La crisi pandemica e quella ecologica sono pertanto destinate a diventare, in questo senso, crisi politiche in senso stretto. E, assunta in questi termini, la biopolitica non è allora che il tentativo (necessario) di governare gli scenari che in tale condizione si aprono.

Letto in questi termini, l’attuale confronto (sul green pass, sul vaccino, sulla ripresa della scuola in presenza, ecc.) non solo rientra esso stesso all’interno di un agire biopolitico; ma così come questo confronto si svolge non rappresenta altro (nelle sue diverse opinioni) che la preoccupazione di mantenere il sistema al riparo da una crisi radicale. Crisi che, se la pandemia dovesse proseguire a lungo, rischierebbe di mettere in discussione i valori (più o meno) liberali che hanno fin qui garantito l’assetto del sistema (almeno in quella parte più avanzata del mondo che chiamiamo Occidente). La discussione attuale, nelle sue diverse argomentazioni, non esprime quindi altro che la medesima aspirazione a veder salvaguardato l’attuale modello sociale e produttivo dal pericolo di un suo cedimento. Di conseguenza, anche le diverse contrapposizioni all’interno di questo dibattito finiscono per essere per lo più apparenti e, in quanto tali, fuorvianti.

Ciò che pandemia e i cambiamenti climatici stanno invece dimostrando è l’assoluta incompatibilità dell’attuale organizzazione economica sociale con l’elemento (chiamiamolo così) naturale del sistema. E, ancora meno, con una soluzione realmente positiva del problema che la crisi pone a livello generale.

La biopolitica è dunque più che mai di fronte a una scelta: cercare di mantenere il rapporto di forza vigente tra economia, società e natura, al fine di salvaguardare l’attuale assetto economico e politico che governa il pianeta, accettando però il rischio che la crisi ambientale si trasformi in una crisi sociale sempre più grave e difficile da governare; oppure, accettare la sfida di farsi ricerca (il più possibile condivisa) di un nuovo equilibrio tra società, libertà e natura.

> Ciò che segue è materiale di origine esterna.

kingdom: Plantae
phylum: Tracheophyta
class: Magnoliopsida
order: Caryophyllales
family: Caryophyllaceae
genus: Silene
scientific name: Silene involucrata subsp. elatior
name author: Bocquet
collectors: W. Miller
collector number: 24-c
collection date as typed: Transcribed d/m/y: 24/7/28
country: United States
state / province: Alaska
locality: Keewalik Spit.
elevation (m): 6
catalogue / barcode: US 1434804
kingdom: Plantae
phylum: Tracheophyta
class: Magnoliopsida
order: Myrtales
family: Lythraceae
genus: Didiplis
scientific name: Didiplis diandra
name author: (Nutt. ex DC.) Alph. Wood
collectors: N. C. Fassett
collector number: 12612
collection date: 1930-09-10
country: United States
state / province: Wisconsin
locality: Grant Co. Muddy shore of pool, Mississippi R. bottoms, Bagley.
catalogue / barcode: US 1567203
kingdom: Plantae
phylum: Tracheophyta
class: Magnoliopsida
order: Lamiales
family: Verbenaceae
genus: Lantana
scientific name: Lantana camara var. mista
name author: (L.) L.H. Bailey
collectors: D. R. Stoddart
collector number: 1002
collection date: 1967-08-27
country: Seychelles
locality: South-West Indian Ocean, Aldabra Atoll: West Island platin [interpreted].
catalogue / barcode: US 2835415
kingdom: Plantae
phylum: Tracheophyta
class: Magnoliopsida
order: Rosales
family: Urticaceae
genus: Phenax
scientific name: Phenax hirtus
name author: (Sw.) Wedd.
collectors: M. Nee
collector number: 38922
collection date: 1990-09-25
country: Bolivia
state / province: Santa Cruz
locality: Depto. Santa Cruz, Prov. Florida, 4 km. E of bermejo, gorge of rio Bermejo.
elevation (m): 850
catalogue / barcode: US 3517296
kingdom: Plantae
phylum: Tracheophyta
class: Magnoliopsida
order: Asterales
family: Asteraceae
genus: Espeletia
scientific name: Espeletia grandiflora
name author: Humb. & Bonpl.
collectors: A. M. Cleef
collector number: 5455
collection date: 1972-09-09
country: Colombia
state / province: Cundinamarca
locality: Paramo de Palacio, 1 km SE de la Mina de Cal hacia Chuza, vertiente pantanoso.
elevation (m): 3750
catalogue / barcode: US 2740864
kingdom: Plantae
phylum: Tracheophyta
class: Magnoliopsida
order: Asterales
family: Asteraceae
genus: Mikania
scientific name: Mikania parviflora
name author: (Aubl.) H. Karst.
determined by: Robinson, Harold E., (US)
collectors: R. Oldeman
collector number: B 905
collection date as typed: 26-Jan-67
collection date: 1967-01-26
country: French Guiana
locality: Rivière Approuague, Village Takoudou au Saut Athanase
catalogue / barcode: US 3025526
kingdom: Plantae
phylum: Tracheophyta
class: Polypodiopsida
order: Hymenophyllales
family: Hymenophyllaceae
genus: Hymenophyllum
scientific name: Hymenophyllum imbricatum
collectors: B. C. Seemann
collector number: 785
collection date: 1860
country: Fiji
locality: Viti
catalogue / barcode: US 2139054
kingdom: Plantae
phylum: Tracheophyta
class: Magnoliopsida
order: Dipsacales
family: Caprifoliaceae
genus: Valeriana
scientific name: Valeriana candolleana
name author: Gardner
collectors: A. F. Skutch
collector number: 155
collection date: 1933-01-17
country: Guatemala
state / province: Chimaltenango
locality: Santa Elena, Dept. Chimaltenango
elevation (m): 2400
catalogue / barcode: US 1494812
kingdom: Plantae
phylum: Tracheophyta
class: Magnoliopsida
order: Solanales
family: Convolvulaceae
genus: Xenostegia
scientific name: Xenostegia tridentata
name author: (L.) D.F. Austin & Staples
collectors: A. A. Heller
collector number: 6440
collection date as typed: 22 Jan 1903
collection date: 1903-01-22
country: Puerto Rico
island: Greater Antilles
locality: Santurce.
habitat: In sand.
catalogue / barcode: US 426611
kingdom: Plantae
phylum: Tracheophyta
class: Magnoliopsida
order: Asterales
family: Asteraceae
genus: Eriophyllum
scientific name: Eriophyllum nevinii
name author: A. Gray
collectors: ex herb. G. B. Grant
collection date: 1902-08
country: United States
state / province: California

Ma in questo senso, il semplice rifiuto del green pass non può che apparire il tentativo di difendere qualcosa che è stato forse soprattutto un’illusione della libertà, o la libertà nell’unica forma consentita (e necessaria) allo sviluppo del capitale. Marcuse avrebbe certamente su questo qualcosa da obiettare agli attuali difensori filosofici della "libertà".

Soprattutto, ai difensori di una "libertà" che l’ambiente e la natura (diciamo pure gli elementi materiali) mettono oggi così in discussione, mostrandoci una volta per tutte gli effetti della sua traduzione economica, molto più reali e concreti della sua idealizzazione di principio. A meno che la parola libertà non implichi finalmente una liberazione dalla sudditanza al principio economico dell’intero pianeta, e dunque una biopolitica del tutto opposta a quella attuale.